The underwriters will receive the same underwriting discount on any ADSs purchased by the Cornerstone Investors as they will from any other ADSs sold to the public in this offering. Because indications of interest are not binding agreements or commitments to purchase, the Cornerstone Investors may determine to purchase fewer ADSs than they have indicated or not to purchase any ADSs in this offering, and the underwriters could determine to sell more, less, or no ADSs to any of them. As a result, the underwriters may allocate such ADSs to other investors in this offering.
Investing in the ADSs involves a high degree of risk.
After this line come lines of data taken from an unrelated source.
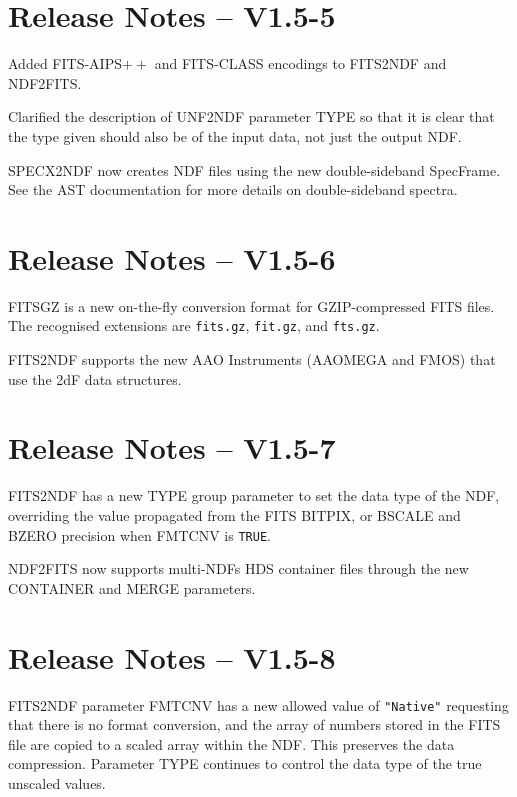 \documentclass[twoside,11pt]{article}
\newcommand{\htmlref}[2]{#1}
\begin{document}
\section{Release Notes -- V1.5-5}

Added FITS-AIPS$++$ and FITS-CLASS encodings to 
\htmlref{FITS2NDF}{FITS2NDF} and \htmlref{NDF2FITS}{NDF2FITS}.

Clarified the description of \htmlref{UNF2NDF}{UNF2NDF} parameter TYPE
so that it is clear that the type given should also be of the input
data, not just the output NDF.

\htmlref{SPECX2NDF}{SPECX2NDF} now creates NDF files using the new
double-sideband SpecFrame.  See the AST documentation for more details
on double-sideband spectra.

\section{Release Notes -- V1.5-6}

FITSGZ is a new on-the-fly conversion format for GZIP-compressed FITS
files.  The recognised extensions are \texttt{fits.gz}, \texttt{fit.gz}, and
\texttt{fts.gz}.

FITS2NDF supports the new AAO Instruments (AAOMEGA and FMOS) that use
the 2dF data structures.
  
\section{Release Notes -- V1.5-7}

\htmlref{FITS2NDF}{FITS2NDF} has a new TYPE group parameter to set the
data type of the NDF, overriding the value propagated from the FITS
BITPIX, or BSCALE and BZERO precision when FMTCNV is \texttt{TRUE}.

\htmlref{NDF2FITS}{NDF2FITS} now supports multi-NDFs HDS container files
through the new CONTAINER and MERGE parameters.

\section{Release Notes -- V1.5-8}

\htmlref{FITS2NDF}{FITS2NDF} parameter FMTCNV has a new allowed value
of \texttt{"Native"} requesting that there is no format conversion, and
the array of numbers stored in the FITS file are copied to a scaled array
within the NDF.  This preserves the data compression.  Parameter TYPE
continues to control the data type of the true unscaled values.
\end{document}
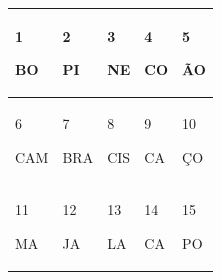 \begin{longtable}[]{@{}lllll@{}}
\toprule
\begin{minipage}[b]{0.19\columnwidth}\raggedright\strut
1

BO\strut
\end{minipage} & \begin{minipage}[b]{0.19\columnwidth}\raggedright\strut
2

PI\strut
\end{minipage} & \begin{minipage}[b]{0.19\columnwidth}\raggedright\strut
3

NE\strut
\end{minipage} & \begin{minipage}[b]{0.19\columnwidth}\raggedright\strut
4

CO\strut
\end{minipage} & \begin{minipage}[b]{0.19\columnwidth}\raggedright\strut
5

ÃO\strut
\end{minipage}\tabularnewline
\midrule
\endhead
\begin{minipage}[t]{0.19\columnwidth}\raggedright\strut
6

CAM\strut
\end{minipage} & \begin{minipage}[t]{0.19\columnwidth}\raggedright\strut
7

BRA\strut
\end{minipage} & \begin{minipage}[t]{0.19\columnwidth}\raggedright\strut
8

CIS\strut
\end{minipage} & \begin{minipage}[t]{0.19\columnwidth}\raggedright\strut
9

CA\strut
\end{minipage} & \begin{minipage}[t]{0.19\columnwidth}\raggedright\strut
10

ÇO\strut
\end{minipage}\tabularnewline
\midrule
\begin{minipage}[t]{0.19\columnwidth}\raggedright\strut
11

MA\strut
\end{minipage} & \begin{minipage}[t]{0.19\columnwidth}\raggedright\strut
12

JA\strut
\end{minipage} & \begin{minipage}[t]{0.19\columnwidth}\raggedright\strut
13

LA\strut
\end{minipage} & \begin{minipage}[t]{0.19\columnwidth}\raggedright\strut
14

CA\strut
\end{minipage} & \begin{minipage}[t]{0.19\columnwidth}\raggedright\strut
15

PO\strut
\end{minipage}\tabularnewline
\bottomrule
\end{longtable}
Before buying any of the ADSs, you should carefully read the discussion of material risks of investing in the ADSs in “Risk Factors” beginning on page 16 of this prospectus.
Neither the U.S. Securities and Exchange Commission nor any state securities commission has approved or disapproved of these securities or determined if this prospectus is truthful or complete. Any representation to the contrary is a criminal offense.
| | | | | | | | |
| | Per ADS | | | Total | |
Initial public offering price | | $ | | ● | | $ | | ● |
Underwriting discounts and commissions(1) | | $ | | ● | | $ | | ● |
Proceeds to us (before expenses) | | $ | | ● | | $ | | ● |
(1) | See “Underwriting — Commissions and Discounts” for additional information regarding compensation payable to the underwriters. |
We have granted the underwriters an option to purchase up to 300,000 additional ADSs from us at the public offering price, less underwriting discounts and commissions, for 45 days after the date of this prospectus to cover over-allotments, if any.
The underwriters expect to deliver the ADSs to purchasers on or about ●, 2023.
Boustead Securities, LLC
The date of this prospectus is ●, 2023.